__Exercise__: Rewrite the records, substituting "binomial" for every occurrence of "scientific name" and leaving all other text unchanged.

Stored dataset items
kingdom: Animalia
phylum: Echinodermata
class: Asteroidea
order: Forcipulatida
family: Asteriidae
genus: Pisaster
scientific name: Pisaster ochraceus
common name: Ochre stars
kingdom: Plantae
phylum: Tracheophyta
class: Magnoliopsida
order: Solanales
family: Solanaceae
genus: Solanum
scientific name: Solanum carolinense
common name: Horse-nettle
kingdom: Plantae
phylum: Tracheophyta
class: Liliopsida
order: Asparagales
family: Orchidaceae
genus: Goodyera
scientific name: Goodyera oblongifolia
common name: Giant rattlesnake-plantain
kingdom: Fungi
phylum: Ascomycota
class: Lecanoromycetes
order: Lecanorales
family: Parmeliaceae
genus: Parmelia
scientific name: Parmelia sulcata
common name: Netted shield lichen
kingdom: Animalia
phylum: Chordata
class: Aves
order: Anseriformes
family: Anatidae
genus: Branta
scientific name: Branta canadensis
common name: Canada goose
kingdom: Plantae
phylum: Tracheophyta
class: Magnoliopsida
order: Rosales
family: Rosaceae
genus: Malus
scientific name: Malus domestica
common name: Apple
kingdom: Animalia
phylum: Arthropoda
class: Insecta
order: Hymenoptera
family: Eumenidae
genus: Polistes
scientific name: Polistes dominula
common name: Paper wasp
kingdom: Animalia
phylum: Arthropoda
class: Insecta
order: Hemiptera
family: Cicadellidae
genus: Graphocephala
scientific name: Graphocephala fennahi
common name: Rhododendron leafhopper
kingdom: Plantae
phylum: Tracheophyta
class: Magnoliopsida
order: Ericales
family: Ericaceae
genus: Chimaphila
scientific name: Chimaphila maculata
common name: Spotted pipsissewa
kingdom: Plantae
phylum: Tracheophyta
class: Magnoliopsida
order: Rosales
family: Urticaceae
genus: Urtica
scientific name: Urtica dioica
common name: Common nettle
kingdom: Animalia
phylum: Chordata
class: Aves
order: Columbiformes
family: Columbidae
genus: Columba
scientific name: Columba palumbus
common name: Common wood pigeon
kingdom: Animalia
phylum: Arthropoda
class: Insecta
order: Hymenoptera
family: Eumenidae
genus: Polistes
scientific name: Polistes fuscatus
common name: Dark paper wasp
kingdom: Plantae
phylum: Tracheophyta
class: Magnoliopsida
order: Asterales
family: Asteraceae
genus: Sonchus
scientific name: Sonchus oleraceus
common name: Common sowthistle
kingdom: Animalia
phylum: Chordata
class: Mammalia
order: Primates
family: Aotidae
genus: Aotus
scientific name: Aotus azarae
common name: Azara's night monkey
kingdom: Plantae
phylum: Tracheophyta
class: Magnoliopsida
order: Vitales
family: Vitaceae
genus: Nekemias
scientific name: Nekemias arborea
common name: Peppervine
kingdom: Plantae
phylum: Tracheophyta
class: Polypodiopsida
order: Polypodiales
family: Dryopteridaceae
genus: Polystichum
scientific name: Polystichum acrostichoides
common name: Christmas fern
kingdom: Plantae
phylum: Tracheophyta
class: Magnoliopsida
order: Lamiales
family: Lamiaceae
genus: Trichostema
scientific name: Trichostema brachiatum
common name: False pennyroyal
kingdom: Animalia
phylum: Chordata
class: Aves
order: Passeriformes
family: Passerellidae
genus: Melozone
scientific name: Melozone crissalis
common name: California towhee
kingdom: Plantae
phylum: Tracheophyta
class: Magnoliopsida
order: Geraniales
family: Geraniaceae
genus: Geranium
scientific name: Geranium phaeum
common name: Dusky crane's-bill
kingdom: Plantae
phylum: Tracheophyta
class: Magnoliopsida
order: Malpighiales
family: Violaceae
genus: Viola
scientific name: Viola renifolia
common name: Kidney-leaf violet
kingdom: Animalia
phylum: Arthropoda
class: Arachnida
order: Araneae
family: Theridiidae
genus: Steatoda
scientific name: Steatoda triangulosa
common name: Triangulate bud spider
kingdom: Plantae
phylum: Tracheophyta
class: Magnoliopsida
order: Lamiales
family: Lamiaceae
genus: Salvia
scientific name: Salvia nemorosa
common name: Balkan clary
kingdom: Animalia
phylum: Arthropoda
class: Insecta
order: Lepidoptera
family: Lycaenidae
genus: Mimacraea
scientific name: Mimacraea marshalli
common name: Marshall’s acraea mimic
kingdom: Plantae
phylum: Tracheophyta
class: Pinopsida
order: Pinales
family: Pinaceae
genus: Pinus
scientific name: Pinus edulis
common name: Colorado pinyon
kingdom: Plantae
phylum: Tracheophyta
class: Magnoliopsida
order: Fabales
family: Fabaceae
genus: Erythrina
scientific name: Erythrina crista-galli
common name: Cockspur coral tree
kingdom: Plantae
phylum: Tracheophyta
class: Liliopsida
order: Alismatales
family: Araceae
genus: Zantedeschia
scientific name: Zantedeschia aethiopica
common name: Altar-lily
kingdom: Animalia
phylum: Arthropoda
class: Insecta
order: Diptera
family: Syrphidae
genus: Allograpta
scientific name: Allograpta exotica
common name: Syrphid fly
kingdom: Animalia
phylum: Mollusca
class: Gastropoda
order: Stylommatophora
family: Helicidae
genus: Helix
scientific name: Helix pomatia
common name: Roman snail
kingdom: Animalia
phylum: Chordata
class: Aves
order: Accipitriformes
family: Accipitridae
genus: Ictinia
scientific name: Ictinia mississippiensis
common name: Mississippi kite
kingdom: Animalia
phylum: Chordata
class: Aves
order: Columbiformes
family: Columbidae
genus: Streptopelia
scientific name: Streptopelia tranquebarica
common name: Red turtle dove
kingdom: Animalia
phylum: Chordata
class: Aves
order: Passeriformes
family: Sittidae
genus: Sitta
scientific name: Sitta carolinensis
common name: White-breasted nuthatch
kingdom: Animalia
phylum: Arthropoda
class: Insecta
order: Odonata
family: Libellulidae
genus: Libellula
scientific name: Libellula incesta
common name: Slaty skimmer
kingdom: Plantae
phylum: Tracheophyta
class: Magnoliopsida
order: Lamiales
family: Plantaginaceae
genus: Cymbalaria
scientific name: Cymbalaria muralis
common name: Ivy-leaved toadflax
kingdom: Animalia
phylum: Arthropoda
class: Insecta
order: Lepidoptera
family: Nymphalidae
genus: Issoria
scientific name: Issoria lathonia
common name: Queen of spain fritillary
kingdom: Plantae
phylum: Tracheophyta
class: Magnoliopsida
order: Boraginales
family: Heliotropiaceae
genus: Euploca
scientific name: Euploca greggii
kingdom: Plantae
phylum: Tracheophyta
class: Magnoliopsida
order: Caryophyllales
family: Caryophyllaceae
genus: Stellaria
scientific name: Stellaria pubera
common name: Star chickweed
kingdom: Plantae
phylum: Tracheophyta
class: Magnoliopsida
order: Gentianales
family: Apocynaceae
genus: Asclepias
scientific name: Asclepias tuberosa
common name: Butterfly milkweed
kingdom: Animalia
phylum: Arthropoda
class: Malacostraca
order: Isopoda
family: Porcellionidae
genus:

__Task output__:
kingdom: Animalia
phylum: Echinodermata
class: Asteroidea
order: Forcipulatida
family: Asteriidae
genus: Pisaster
binomial: Pisaster ochraceus
common name: Ochre stars
kingdom: Plantae
phylum: Tracheophyta
class: Magnoliopsida
order: Solanales
family: Solanaceae
genus: Solanum
binomial: Solanum carolinense
common name: Horse-nettle
kingdom: Plantae
phylum: Tracheophyta
class: Liliopsida
order: Asparagales
family: Orchidaceae
genus: Goodyera
binomial: Goodyera oblongifolia
common name: Giant rattlesnake-plantain
kingdom: Fungi
phylum: Ascomycota
class: Lecanoromycetes
order: Lecanorales
family: Parmeliaceae
genus: Parmelia
binomial: Parmelia sulcata
common name: Netted shield lichen
kingdom: Animalia
phylum: Chordata
class: Aves
order: Anseriformes
family: Anatidae
genus: Branta
binomial: Branta canadensis
common name: Canada goose
kingdom: Plantae
phylum: Tracheophyta
class: Magnoliopsida
order: Rosales
family: Rosaceae
genus: Malus
binomial: Malus domestica
common name: Apple
kingdom: Animalia
phylum: Arthropoda
class: Insecta
order: Hymenoptera
family: Eumenidae
genus: Polistes
binomial: Polistes dominula
common name: Paper wasp
kingdom: Animalia
phylum: Arthropoda
class: Insecta
order: Hemiptera
family: Cicadellidae
genus: Graphocephala
binomial: Graphocephala fennahi
common name: Rhododendron leafhopper
kingdom: Plantae
phylum: Tracheophyta
class: Magnoliopsida
order: Ericales
family: Ericaceae
genus: Chimaphila
binomial: Chimaphila maculata
common name: Spotted pipsissewa
kingdom: Plantae
phylum: Tracheophyta
class: Magnoliopsida
order: Rosales
family: Urticaceae
genus: Urtica
binomial: Urtica dioica
common name: Common nettle
kingdom: Animalia
phylum: Chordata
class: Aves
order: Columbiformes
family: Columbidae
genus: Columba
binomial: Columba palumbus
common name: Common wood pigeon
kingdom: Animalia
phylum: Arthropoda
class: Insecta
order: Hymenoptera
family: Eumenidae
genus: Polistes
binomial: Polistes fuscatus
common name: Dark paper wasp
kingdom: Plantae
phylum: Tracheophyta
class: Magnoliopsida
order: Asterales
family: Asteraceae
genus: Sonchus
binomial: Sonchus oleraceus
common name: Common sowthistle
kingdom: Animalia
phylum: Chordata
class: Mammalia
order: Primates
family: Aotidae
genus: Aotus
binomial: Aotus azarae
common name: Azara's night monkey
kingdom: Plantae
phylum: Tracheophyta
class: Magnoliopsida
order: Vitales
family: Vitaceae
genus: Nekemias
binomial: Nekemias arborea
common name: Peppervine
kingdom: Plantae
phylum: Tracheophyta
class: Polypodiopsida
order: Polypodiales
family: Dryopteridaceae
genus: Polystichum
binomial: Polystichum acrostichoides
common name: Christmas fern
kingdom: Plantae
phylum: Tracheophyta
class: Magnoliopsida
order: Lamiales
family: Lamiaceae
genus: Trichostema
binomial: Trichostema brachiatum
common name: False pennyroyal
kingdom: Animalia
phylum: Chordata
class: Aves
order: Passeriformes
family: Passerellidae
genus: Melozone
binomial: Melozone crissalis
common name: California towhee
kingdom: Plantae
phylum: Tracheophyta
class: Magnoliopsida
order: Geraniales
family: Geraniaceae
genus: Geranium
binomial: Geranium phaeum
common name: Dusky crane's-bill
kingdom: Plantae
phylum: Tracheophyta
class: Magnoliopsida
order: Malpighiales
family: Violaceae
genus: Viola
binomial: Viola renifolia
common name: Kidney-leaf violet
kingdom: Animalia
phylum: Arthropoda
class: Arachnida
order: Araneae
family: Theridiidae
genus: Steatoda
binomial: Steatoda triangulosa
common name: Triangulate bud spider
kingdom: Plantae
phylum: Tracheophyta
class: Magnoliopsida
order: Lamiales
family: Lamiaceae
genus: Salvia
binomial: Salvia nemorosa
common name: Balkan clary
kingdom: Animalia
phylum: Arthropoda
class: Insecta
order: Lepidoptera
family: Lycaenidae
genus: Mimacraea
binomial: Mimacraea marshalli
common name: Marshall’s acraea mimic
kingdom: Plantae
phylum: Tracheophyta
class: Pinopsida
order: Pinales
family: Pinaceae
genus: Pinus
binomial: Pinus edulis
common name: Colorado pinyon
kingdom: Plantae
phylum: Tracheophyta
class: Magnoliopsida
order: Fabales
family: Fabaceae
genus: Erythrina
binomial: Erythrina crista-galli
common name: Cockspur coral tree
kingdom: Plantae
phylum: Tracheophyta
class: Liliopsida
order: Alismatales
family: Araceae
genus: Zantedeschia
binomial: Zantedeschia aethiopica
common name: Altar-lily
kingdom: Animalia
phylum: Arthropoda
class: Insecta
order: Diptera
family: Syrphidae
genus: Allograpta
binomial: Allograpta exotica
common name: Syrphid fly
kingdom: Animalia
phylum: Mollusca
class: Gastropoda
order: Stylommatophora
family: Helicidae
genus: Helix
binomial: Helix pomatia
common name: Roman snail
kingdom: Animalia
phylum: Chordata
class: Aves
order: Accipitriformes
family: Accipitridae
genus: Ictinia
binomial: Ictinia mississippiensis
common name: Mississippi kite
kingdom: Animalia
phylum: Chordata
class: Aves
order: Columbiformes
family: Columbidae
genus: Streptopelia
binomial: Streptopelia tranquebarica
common name: Red turtle dove
kingdom: Animalia
phylum: Chordata
class: Aves
order: Passeriformes
family: Sittidae
genus: Sitta
binomial: Sitta carolinensis
common name: White-breasted nuthatch
kingdom: Animalia
phylum: Arthropoda
class: Insecta
order: Odonata
family: Libellulidae
genus: Libellula
binomial: Libellula incesta
common name: Slaty skimmer
kingdom: Plantae
phylum: Tracheophyta
class: Magnoliopsida
order: Lamiales
family: Plantaginaceae
genus: Cymbalaria
binomial: Cymbalaria muralis
common name: Ivy-leaved toadflax
kingdom: Animalia
phylum: Arthropoda
class: Insecta
order: Lepidoptera
family: Nymphalidae
genus: Issoria
binomial: Issoria lathonia
common name: Queen of spain fritillary
kingdom: Plantae
phylum: Tracheophyta
class: Magnoliopsida
order: Boraginales
family: Heliotropiaceae
genus: Euploca
binomial: Euploca greggii
kingdom: Plantae
phylum: Tracheophyta
class: Magnoliopsida
order: Caryophyllales
family: Caryophyllaceae
genus: Stellaria
binomial: Stellaria pubera
common name: Star chickweed
kingdom: Plantae
phylum: Tracheophyta
class: Magnoliopsida
order: Gentianales
family: Apocynaceae
genus: Asclepias
binomial: Asclepias tuberosa
common name: Butterfly milkweed
kingdom: Animalia
phylum: Arthropoda
class: Malacostraca
order: Isopoda
family: Porcellionidae
genus:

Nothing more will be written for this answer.